▶ _What you have to do_:
Which lines below hold the word "simplemente"? Report each one.

▶ _Data for this task_:
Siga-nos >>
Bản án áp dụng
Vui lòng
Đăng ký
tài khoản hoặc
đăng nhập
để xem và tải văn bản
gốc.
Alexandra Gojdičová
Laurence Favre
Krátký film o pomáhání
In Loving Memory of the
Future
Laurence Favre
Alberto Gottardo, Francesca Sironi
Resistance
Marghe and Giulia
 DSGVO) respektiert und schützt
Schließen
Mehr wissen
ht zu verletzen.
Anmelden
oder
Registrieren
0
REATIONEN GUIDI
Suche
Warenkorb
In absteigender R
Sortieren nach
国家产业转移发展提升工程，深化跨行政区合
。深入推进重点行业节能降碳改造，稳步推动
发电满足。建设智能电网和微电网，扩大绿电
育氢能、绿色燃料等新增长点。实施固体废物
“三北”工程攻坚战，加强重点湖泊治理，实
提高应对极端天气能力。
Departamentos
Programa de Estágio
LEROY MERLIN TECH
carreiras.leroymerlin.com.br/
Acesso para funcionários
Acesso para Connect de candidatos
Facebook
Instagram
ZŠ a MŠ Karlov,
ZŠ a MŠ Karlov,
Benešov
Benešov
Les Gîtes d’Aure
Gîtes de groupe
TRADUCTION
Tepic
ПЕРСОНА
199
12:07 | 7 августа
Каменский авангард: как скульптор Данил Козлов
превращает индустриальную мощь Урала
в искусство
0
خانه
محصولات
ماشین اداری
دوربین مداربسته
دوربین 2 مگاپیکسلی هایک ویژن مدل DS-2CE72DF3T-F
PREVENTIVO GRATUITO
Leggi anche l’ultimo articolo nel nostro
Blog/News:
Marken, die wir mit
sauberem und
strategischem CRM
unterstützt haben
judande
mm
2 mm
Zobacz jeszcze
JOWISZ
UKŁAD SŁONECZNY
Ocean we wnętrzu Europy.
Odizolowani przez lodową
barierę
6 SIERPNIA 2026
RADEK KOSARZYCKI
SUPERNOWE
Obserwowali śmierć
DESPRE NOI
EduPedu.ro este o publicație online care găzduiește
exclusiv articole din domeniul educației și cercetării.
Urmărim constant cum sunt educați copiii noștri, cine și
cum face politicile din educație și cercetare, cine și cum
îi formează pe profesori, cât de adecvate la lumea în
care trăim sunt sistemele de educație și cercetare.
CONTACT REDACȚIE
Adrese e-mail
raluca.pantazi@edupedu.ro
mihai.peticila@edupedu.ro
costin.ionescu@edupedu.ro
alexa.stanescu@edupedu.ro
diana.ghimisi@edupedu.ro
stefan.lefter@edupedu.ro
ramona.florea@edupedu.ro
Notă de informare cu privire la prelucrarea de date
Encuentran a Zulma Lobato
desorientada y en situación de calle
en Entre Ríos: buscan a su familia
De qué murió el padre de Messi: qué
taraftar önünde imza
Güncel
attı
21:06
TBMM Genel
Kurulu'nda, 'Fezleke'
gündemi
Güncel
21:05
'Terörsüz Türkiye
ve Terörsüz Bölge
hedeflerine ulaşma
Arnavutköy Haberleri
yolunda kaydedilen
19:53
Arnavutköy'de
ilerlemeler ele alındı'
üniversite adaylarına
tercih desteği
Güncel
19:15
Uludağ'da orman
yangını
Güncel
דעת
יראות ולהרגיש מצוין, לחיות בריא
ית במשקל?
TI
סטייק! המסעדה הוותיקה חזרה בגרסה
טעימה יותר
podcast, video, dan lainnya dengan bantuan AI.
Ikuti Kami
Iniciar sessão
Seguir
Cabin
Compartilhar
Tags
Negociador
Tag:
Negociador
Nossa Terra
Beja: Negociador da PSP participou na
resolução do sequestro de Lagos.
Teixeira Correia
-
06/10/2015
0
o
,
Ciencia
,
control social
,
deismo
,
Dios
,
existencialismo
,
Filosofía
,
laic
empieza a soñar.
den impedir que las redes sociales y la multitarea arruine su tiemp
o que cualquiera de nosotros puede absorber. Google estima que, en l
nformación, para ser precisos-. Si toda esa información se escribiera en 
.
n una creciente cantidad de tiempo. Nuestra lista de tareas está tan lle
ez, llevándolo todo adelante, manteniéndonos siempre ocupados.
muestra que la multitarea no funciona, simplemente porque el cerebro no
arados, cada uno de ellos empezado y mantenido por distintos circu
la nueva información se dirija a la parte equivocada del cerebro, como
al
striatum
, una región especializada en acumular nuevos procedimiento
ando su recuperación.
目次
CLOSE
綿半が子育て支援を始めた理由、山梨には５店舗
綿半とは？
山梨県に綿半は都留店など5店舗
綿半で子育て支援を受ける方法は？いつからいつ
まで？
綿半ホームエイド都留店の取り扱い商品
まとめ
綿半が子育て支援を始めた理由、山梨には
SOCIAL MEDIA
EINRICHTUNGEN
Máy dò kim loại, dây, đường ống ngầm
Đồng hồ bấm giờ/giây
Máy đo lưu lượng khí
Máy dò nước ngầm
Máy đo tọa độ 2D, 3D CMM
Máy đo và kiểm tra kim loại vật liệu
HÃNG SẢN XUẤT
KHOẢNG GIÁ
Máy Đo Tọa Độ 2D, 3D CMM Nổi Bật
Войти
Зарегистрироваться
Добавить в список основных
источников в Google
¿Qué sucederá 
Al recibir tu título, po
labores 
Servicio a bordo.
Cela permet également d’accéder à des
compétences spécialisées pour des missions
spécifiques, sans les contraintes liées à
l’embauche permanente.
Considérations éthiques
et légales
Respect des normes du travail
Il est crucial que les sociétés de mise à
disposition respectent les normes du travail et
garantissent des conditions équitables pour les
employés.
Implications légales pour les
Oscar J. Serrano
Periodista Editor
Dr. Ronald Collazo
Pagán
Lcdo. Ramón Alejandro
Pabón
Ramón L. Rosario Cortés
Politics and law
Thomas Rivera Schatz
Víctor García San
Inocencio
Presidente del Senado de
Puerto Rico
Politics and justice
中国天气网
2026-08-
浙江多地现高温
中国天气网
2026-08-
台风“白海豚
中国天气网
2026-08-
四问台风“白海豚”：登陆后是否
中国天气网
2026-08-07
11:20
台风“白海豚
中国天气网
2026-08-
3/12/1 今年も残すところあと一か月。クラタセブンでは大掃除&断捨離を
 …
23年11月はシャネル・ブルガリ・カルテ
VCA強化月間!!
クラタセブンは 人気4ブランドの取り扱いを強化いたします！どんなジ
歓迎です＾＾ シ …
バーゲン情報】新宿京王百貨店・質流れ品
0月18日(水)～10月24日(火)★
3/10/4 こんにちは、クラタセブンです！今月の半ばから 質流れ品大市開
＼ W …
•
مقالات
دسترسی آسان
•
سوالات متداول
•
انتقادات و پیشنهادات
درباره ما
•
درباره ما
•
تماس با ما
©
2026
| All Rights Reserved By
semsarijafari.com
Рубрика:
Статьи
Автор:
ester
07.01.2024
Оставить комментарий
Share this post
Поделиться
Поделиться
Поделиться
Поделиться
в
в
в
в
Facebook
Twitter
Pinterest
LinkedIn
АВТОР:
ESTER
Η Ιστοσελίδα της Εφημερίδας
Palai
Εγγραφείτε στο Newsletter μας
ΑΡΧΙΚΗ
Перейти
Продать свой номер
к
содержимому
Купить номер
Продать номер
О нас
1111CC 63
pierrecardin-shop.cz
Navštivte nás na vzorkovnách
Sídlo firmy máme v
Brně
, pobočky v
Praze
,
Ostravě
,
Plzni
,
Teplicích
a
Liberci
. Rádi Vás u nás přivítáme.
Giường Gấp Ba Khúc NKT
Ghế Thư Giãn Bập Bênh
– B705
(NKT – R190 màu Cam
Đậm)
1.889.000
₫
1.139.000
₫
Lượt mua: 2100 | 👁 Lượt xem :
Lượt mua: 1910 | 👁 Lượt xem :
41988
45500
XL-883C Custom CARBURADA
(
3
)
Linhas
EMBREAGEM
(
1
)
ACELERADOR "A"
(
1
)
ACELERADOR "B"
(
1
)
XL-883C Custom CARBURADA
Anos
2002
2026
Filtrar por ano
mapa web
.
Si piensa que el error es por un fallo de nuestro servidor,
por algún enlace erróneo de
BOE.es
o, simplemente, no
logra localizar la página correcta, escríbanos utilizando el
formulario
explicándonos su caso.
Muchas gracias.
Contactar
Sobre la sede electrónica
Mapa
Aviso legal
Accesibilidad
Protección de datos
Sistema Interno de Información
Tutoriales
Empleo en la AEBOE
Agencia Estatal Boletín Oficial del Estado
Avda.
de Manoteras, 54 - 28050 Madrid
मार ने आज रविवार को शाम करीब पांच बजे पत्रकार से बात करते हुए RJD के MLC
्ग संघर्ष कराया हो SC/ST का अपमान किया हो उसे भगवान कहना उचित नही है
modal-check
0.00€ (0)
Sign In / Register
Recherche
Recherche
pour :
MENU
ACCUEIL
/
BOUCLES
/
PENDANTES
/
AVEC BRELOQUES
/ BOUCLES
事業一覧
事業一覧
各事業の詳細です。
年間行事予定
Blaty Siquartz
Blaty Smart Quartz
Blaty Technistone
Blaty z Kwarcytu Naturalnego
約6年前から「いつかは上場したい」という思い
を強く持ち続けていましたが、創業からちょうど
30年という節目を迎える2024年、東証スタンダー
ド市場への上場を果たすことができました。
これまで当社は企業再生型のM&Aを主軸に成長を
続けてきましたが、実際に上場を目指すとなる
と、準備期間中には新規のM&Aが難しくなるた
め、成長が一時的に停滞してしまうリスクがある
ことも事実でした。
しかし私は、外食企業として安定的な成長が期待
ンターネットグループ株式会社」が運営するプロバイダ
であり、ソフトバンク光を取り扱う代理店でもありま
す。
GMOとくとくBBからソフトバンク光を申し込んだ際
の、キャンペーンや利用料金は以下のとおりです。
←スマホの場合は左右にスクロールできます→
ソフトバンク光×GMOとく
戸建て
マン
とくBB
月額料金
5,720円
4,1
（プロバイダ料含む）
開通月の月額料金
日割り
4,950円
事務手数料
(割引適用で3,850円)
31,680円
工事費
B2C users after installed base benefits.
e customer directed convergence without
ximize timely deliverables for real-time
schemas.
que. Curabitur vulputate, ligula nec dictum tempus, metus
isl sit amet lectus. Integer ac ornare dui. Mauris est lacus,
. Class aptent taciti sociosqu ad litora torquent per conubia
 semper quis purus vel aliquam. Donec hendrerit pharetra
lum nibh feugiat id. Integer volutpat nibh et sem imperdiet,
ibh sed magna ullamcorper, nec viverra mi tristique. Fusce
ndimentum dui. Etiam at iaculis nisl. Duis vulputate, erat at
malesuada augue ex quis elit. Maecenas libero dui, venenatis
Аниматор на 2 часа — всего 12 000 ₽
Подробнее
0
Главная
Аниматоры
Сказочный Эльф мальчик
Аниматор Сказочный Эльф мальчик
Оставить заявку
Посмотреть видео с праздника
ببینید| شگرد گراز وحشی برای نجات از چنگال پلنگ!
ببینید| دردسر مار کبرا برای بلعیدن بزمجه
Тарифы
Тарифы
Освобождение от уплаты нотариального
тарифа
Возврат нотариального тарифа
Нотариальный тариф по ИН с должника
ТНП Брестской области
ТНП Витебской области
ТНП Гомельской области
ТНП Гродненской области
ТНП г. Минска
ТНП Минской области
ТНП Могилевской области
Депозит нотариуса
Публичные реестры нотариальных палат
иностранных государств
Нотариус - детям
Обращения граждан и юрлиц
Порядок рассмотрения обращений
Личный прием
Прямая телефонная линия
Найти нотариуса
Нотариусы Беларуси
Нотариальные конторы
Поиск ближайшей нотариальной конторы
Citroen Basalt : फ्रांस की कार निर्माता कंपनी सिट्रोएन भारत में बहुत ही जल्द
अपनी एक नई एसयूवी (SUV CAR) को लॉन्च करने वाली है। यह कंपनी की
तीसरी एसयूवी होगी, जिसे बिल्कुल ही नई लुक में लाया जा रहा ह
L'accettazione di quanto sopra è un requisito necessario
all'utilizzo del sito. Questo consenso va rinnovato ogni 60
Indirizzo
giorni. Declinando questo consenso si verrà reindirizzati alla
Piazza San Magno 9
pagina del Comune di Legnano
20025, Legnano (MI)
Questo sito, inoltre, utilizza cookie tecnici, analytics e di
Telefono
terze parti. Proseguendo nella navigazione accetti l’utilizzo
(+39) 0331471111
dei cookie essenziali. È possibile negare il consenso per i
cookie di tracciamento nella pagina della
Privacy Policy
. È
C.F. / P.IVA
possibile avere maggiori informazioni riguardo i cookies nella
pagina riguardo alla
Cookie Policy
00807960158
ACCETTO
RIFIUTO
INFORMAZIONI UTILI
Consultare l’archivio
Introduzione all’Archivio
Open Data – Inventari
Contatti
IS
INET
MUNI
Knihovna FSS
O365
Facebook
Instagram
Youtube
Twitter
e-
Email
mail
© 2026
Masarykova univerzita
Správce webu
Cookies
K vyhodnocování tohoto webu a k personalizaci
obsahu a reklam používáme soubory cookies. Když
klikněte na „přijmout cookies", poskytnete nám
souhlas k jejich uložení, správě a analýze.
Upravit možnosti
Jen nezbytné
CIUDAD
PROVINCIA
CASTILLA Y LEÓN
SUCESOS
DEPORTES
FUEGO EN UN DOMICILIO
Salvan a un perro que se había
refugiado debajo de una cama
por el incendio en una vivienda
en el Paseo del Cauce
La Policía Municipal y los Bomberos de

▶ _Expected answer_:
muestra que la multitarea no funciona, simplemente porque el cerebro no
o, simplemente, no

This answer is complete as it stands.